Factors that help determine asset allocation

The type of asset allocation your portfolio should have depends on two important factors such as your risk tolerance and investment horizon. Let’s see how these factors help in determining the ideal asset allocation for you.

1. Risk tolerance

Your risk tolerance is the amount of risk you can and are willing to take when you make investments. It depends on a number of factors including your income, living expenses, debt you’re servicing, number of dependents, age, and personality type. For instance, if you are someone who has no dependents, no debt, and are someone who is okay with the possibility of losing money at the off chance of earning higher returns, then your risk tolerance is high. And this would mean that you can have a greater proportion of equity investments in your portfolio as compared to debt.

2. Investment horizon

Investment horizon is the period for which you will stay invested in an asset. This depends on the type of asset you’re investing in and is closely linked to your financial goals. For instance, if you have a long-term goal such as saving up for the down payment of your home and you have eight years to meet it, you can consider investing in equity investments like equity mutual funds. It’s always best to invest in equity investments when you have a long investment horizon because you give your investment enough time to iron out any short-term fluctuations and hedge market risk.
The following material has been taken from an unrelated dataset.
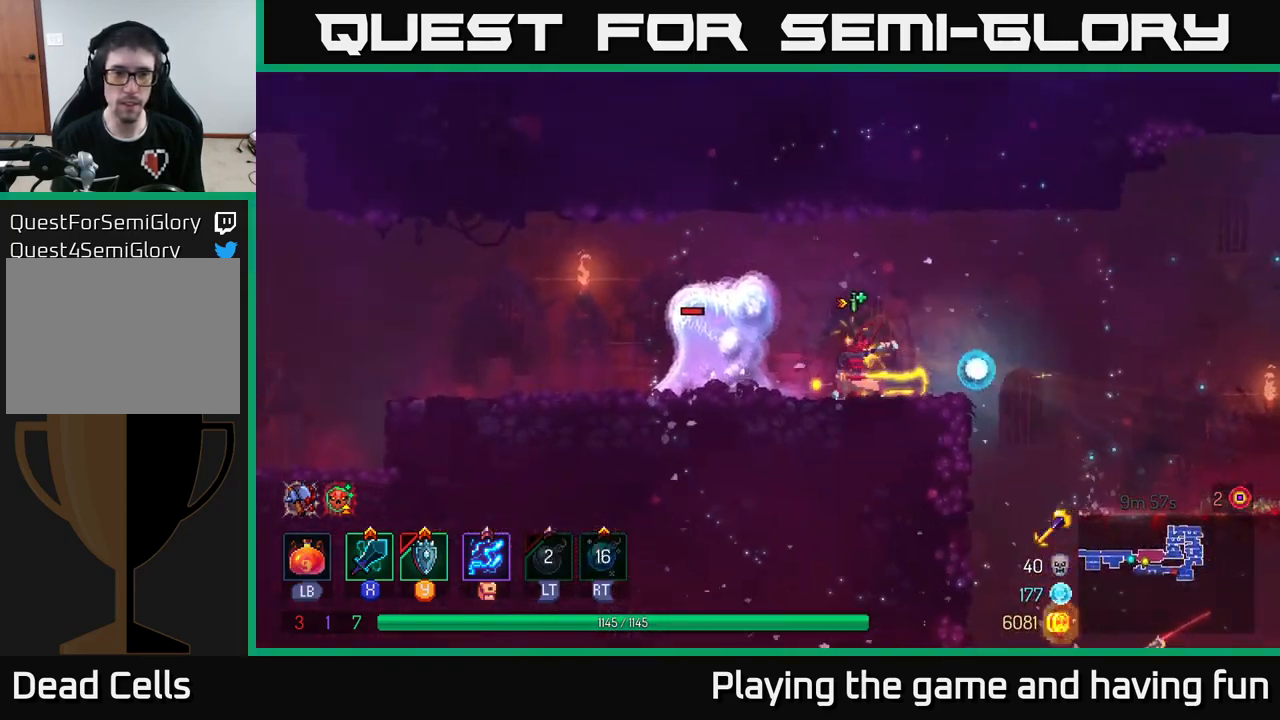
{"buttons": ["B"], "left_stick": "right", "right_stick": "center", "events": [[84, "left_stick", "center"], [267, "left_stick", "right"], [450, "B", "down"]]}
How to figure out what’s the ideal asset allocation for you?

It can be tricky to determine what the ideal asset allocation is for you based on your risk tolerance and investment horizon. Many investors continuously undertake portfolio rebalancing to try and get the asset allocation right. Here is where an asset allocation calculator comes in handy. An asset allocation calculator takes into account your age, risk tolerance, and investment horizon and gives you a percentage-wise breakdown of where you should invest your money. It won’t just tell you how much to invest in equity and debt but will also break down what kind of equity and debt instruments should you invest in and to what extent.